In this day and age, it is pretty unheard of, for a person to have never set foot, on a plane. Travelling thousands of miles in a month is pretty common for me, in the course of my job and today I want to highlight how important fitness is during the long haul travel. One needs to take measures to ensure that one is not immobile for a prolonged time as this sets the stage for dangerous events to occur. I just recently read a great book on Deadly Blood Clots: The Dangers Of Venous Thromboembolism, and how to prevent them. I highly recommend this book if you are the reading sort – very informative and full of practical tips too.
In June of 2007, the World Health Organization released the results of a study about travel and blood clots. The study revealed that the risk for deep vein thrombosis ( DVT ), and pulmonary embolism doubles for immobile passengers traveling, once they have been seated for more than 4 hours. The chances of having a clot increases once blood is not circulating properly through the legs. You can take measures to prevent blood clots during a long air flight, train or car ride, by just being aware and observing some simple steps.
When we move about during the day with normal movement and physical activity, the muscles in the legs contract,which helps move blood from the legs toward the heart. But when your leg muscles aren’t contracting, blood can pool in the veins, raising the risk that a blood clot will form.
A blood clot in your vein, or DVT, puts you at risk for pulmonary embolism, a clot that travels from leg to lung; however, a clot in an artery, or arterial thrombosis, can cause a heart attack or stroke. If you’re concerned, ask your doctor about risk factors for arterial thrombosis. To lessen your risk of DVT on long flights, it’s important to maintain good blood circulation. Here are some tips on how to reduce the risk of Blood Clots, during Long distance Travel:
Observing these 4 simple steps, you can reduce your risk of getting blood clots:
Get up and walk around the cabin every two hours, if you can.

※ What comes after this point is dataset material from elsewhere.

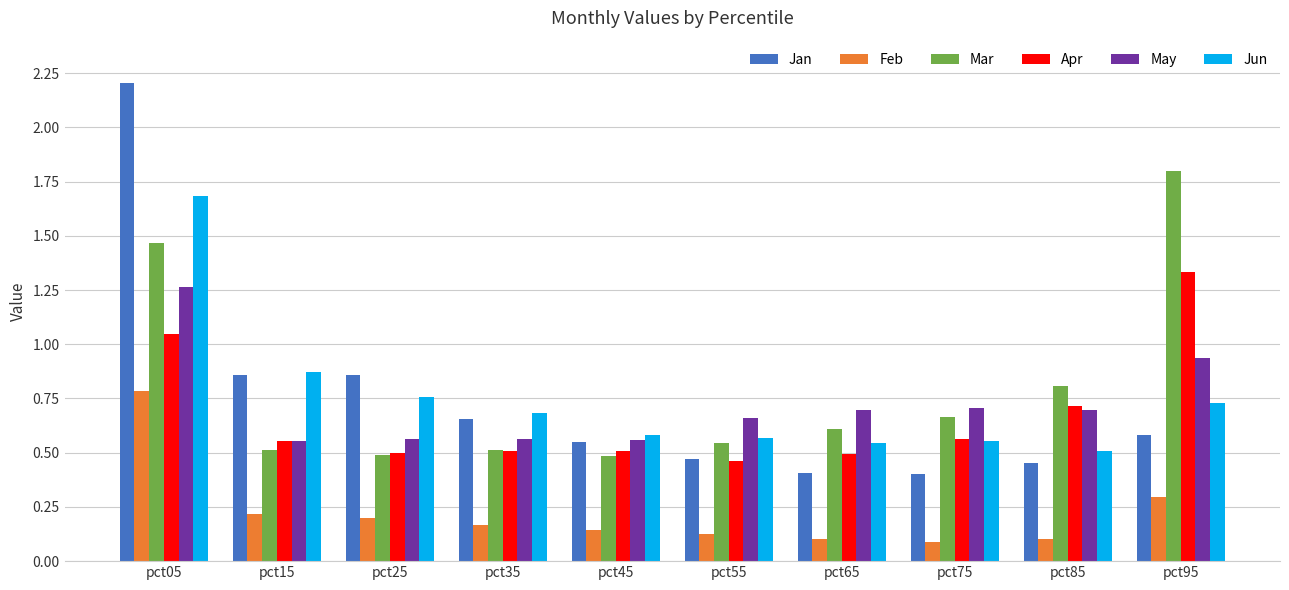

Are the bars horizontal?

No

The small cabins and turbulence can make moving around the plane difficult but try and walk around as often as possible.
Straighten your legs as far as possible. Point your toes back and forth and move your ankles in circles. If you are unable to walk around, keep the blood flowing in your legs by moving them around. Do these exercises 10 times every hour.
Stay awake. Short naps are OK but falling into a deep sleep for the majority of your flight will prevent you from moving around. For this reason, don’t take sleeping pills and limit your alcohol consumption before and during your flight.
Consider wearing compression socks or stockings. These encourage blood flow from the feet up helping prevent blood clots and swelling of the feet.